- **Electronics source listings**
- - -
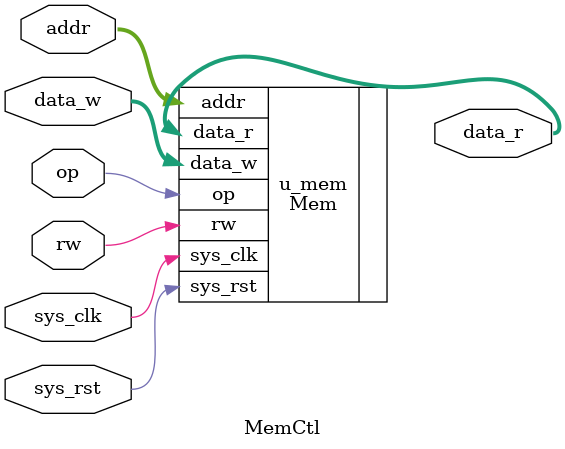
<source format=v>
module MemCtl(
    // 时钟
    sys_clk,

    // 复位
    sys_rst,

    // 操作
    // 0 = 无操作
    // 1 = 操作
    op,

    // 读写标志位
    // 0=读
    // 1=写
    rw,

    // 读写地址
    addr,

    // 数据（写）
    data_w,

    // 数据（读）
    data_r
);

    // ========================================
    // 常量定义
    // ========================================
    parameter   ADDR_WIDTH  = 32;
    parameter   DATA_WIDTH  = 32;

    parameter   BYTE_WIDTH = 8;

    parameter   SIZE    =   1024;

    // ========================================
    // 端口类型定义
    // ========================================
    input   wire            sys_clk;
    
    input   wire            sys_rst;

    input   wire            op;
    
    input   wire            rw;
    
    input   wire [ADDR_WIDTH - 1:0]     addr;

    input   wire [DATA_WIDTH - 1:0]     data_w;

    output  wire [DATA_WIDTH - 1:0]     data_r;

    Mem
        #(
            .ADDR_WIDTH(ADDR_WIDTH),
            .DATA_WIDTH(DATA_WIDTH),
            .BYTE_WIDTH(BYTE_WIDTH),
            .SIZE(SIZE)
        )
        u_mem(
            .sys_clk(sys_clk),
            .sys_rst(sys_rst),
            .op(op),
            .rw(rw),
            .addr(addr),
            .data_w(data_w),
            .data_r(data_r)
        );


endmodule

</source>
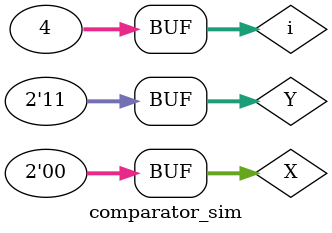
<source format=v>
`timescale 1ns / 1ps


module comparator_sim(

    );
    
    integer i; 
    reg [1:0] X, Y;
    wire LT, EQ, GT;
    
    
    comparator UUT(.X(X), .Y(Y), .LT(LT), .EQ(EQ), .GT(GT));
      
    
    initial begin
        for (i = 0; i < 4; i = i + 1)
        begin
            X = i;
            Y = i + 1;
            #10;
        end
        
        for (i = 0; i < 4; i = i + 1)
        begin
            X = i;
            Y = i;
            #10;
        end
        
        for (i = 0; i < 4; i = i + 1)
        begin
            X = i + 1;
            Y = i;
            #10;
        end
        
    end
endmodule

</source>
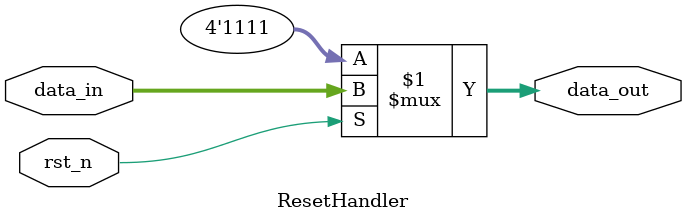
<source format=sv>
module AsyncResetOR(
    input         clk,        // 添加时钟信号用于流水线寄存器
    input         rst_n,
    input  [3:0]  d1, d2,
    output [3:0]  q
);
    // 定义流水线寄存器信号
    reg  [3:0] d1_reg, d2_reg;      // 输入寄存器级
    wire [3:0] or_stage1;           // 组合逻辑结果
    reg  [3:0] or_result_reg;       // 逻辑操作结果寄存器
    wire [3:0] reset_data;          // 复位处理后数据
    
    // 阶段1: 输入寄存器层 - 捕获输入并同步
    always @(posedge clk or negedge rst_n) begin
        if (!rst_n) begin
            d1_reg <= 4'b0000;
            d2_reg <= 4'b0000;
        end else begin
            d1_reg <= d1;
            d2_reg <= d2;
        end
    end
    
    // 阶段2: 逻辑运算层 - 实现OR逻辑，并添加流水线寄存器
    // 组合逻辑计算OR结果
    LogicOperation #(
        .WIDTH(4)
    ) logic_op_inst (
        .a(d1_reg),
        .b(d2_reg),
        .result(or_stage1)
    );
    
    // 逻辑结果寄存器级
    always @(posedge clk or negedge rst_n) begin
        if (!rst_n) begin
            or_result_reg <= 4'b0000;
        end else begin
            or_result_reg <= or_stage1;
        end
    end
    
    // 阶段3: 复位处理层 - 处理异步复位
    ResetHandler #(
        .WIDTH(4),
        .RESET_VALUE(4'b1111)
    ) reset_handler_inst (
        .rst_n(rst_n),
        .data_in(or_result_reg),
        .data_out(reset_data)
    );
    
    // 输出赋值 - 可根据需要再增加一级输出寄存器
    assign q = reset_data;
endmodule

module LogicOperation #(
    parameter WIDTH = 4
)(
    input  [WIDTH-1:0] a,
    input  [WIDTH-1:0] b,
    output [WIDTH-1:0] result
);
    // 分割组合逻辑深度，提高性能
    wire [WIDTH-1:0] partial_result;
    
    // 第一部分OR操作 - 可以添加更多的逻辑分割
    assign partial_result = a | b;
    
    // 最终OR结果
    assign result = partial_result;
endmodule

module ResetHandler #(
    parameter WIDTH = 4,
    parameter RESET_VALUE = {WIDTH{1'b1}}
)(
    input           rst_n,
    input  [WIDTH-1:0] data_in,
    output [WIDTH-1:0] data_out
);
    // 复位处理逻辑，保持原有功能
    assign data_out = rst_n ? data_in : RESET_VALUE;
endmodule
</source>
- - -
- **What to work on**
An exact reproduction of the data is required, with pictures excluded.

- **Output below**
<source format=v>
module MemCtl(
    // 时钟
    sys_clk,

    // 复位
    sys_rst,

    // 操作
    // 0 = 无操作
    // 1 = 操作
    op,

    // 读写标志位
    // 0=读
    // 1=写
    rw,

    // 读写地址
    addr,

    // 数据（写）
    data_w,

    // 数据（读）
    data_r
);

    // ========================================
    // 常量定义
    // ========================================
    parameter   ADDR_WIDTH  = 32;
    parameter   DATA_WIDTH  = 32;

    parameter   BYTE_WIDTH = 8;

    parameter   SIZE    =   1024;

    // ========================================
    // 端口类型定义
    // ========================================
    input   wire            sys_clk;
    
    input   wire            sys_rst;

    input   wire            op;
    
    input   wire            rw;
    
    input   wire [ADDR_WIDTH - 1:0]     addr;

    input   wire [DATA_WIDTH - 1:0]     data_w;

    output  wire [DATA_WIDTH - 1:0]     data_r;

    Mem
        #(
            .ADDR_WIDTH(ADDR_WIDTH),
            .DATA_WIDTH(DATA_WIDTH),
            .BYTE_WIDTH(BYTE_WIDTH),
            .SIZE(SIZE)
        )
        u_mem(
            .sys_clk(sys_clk),
            .sys_rst(sys_rst),
            .op(op),
            .rw(rw),
            .addr(addr),
            .data_w(data_w),
            .data_r(data_r)
        );


endmodule

</source>
<source format=v>
`timescale 1ns / 1ps


module comparator_sim(

    );
    
    integer i; 
    reg [1:0] X, Y;
    wire LT, EQ, GT;
    
    
    comparator UUT(.X(X), .Y(Y), .LT(LT), .EQ(EQ), .GT(GT));
      
    
    initial begin
        for (i = 0; i < 4; i = i + 1)
        begin
            X = i;
            Y = i + 1;
            #10;
        end
        
        for (i = 0; i < 4; i = i + 1)
        begin
            X = i;
            Y = i;
            #10;
        end
        
        for (i = 0; i < 4; i = i + 1)
        begin
            X = i + 1;
            Y = i;
            #10;
        end
        
    end
endmodule

</source>
<source format=sv>
module AsyncResetOR(
    input         clk,        // 添加时钟信号用于流水线寄存器
    input         rst_n,
    input  [3:0]  d1, d2,
    output [3:0]  q
);
    // 定义流水线寄存器信号
    reg  [3:0] d1_reg, d2_reg;      // 输入寄存器级
    wire [3:0] or_stage1;           // 组合逻辑结果
    reg  [3:0] or_result_reg;       // 逻辑操作结果寄存器
    wire [3:0] reset_data;          // 复位处理后数据
    
    // 阶段1: 输入寄存器层 - 捕获输入并同步
    always @(posedge clk or negedge rst_n) begin
        if (!rst_n) begin
            d1_reg <= 4'b0000;
            d2_reg <= 4'b0000;
        end else begin
            d1_reg <= d1;
            d2_reg <= d2;
        end
    end
    
    // 阶段2: 逻辑运算层 - 实现OR逻辑，并添加流水线寄存器
    // 组合逻辑计算OR结果
    LogicOperation #(
        .WIDTH(4)
    ) logic_op_inst (
        .a(d1_reg),
        .b(d2_reg),
        .result(or_stage1)
    );
    
    // 逻辑结果寄存器级
    always @(posedge clk or negedge rst_n) begin
        if (!rst_n) begin
            or_result_reg <= 4'b0000;
        end else begin
            or_result_reg <= or_stage1;
        end
    end
    
    // 阶段3: 复位处理层 - 处理异步复位
    ResetHandler #(
        .WIDTH(4),
        .RESET_VALUE(4'b1111)
    ) reset_handler_inst (
        .rst_n(rst_n),
        .data_in(or_result_reg),
        .data_out(reset_data)
    );
    
    // 输出赋值 - 可根据需要再增加一级输出寄存器
    assign q = reset_data;
endmodule

module LogicOperation #(
    parameter WIDTH = 4
)(
    input  [WIDTH-1:0] a,
    input  [WIDTH-1:0] b,
    output [WIDTH-1:0] result
);
    // 分割组合逻辑深度，提高性能
    wire [WIDTH-1:0] partial_result;
    
    // 第一部分OR操作 - 可以添加更多的逻辑分割
    assign partial_result = a | b;
    
    // 最终OR结果
    assign result = partial_result;
endmodule

module ResetHandler #(
    parameter WIDTH = 4,
    parameter RESET_VALUE = {WIDTH{1'b1}}
)(
    input           rst_n,
    input  [WIDTH-1:0] data_in,
    output [WIDTH-1:0] data_out
);
    // 复位处理逻辑，保持原有功能
    assign data_out = rst_n ? data_in : RESET_VALUE;
endmodule
</source>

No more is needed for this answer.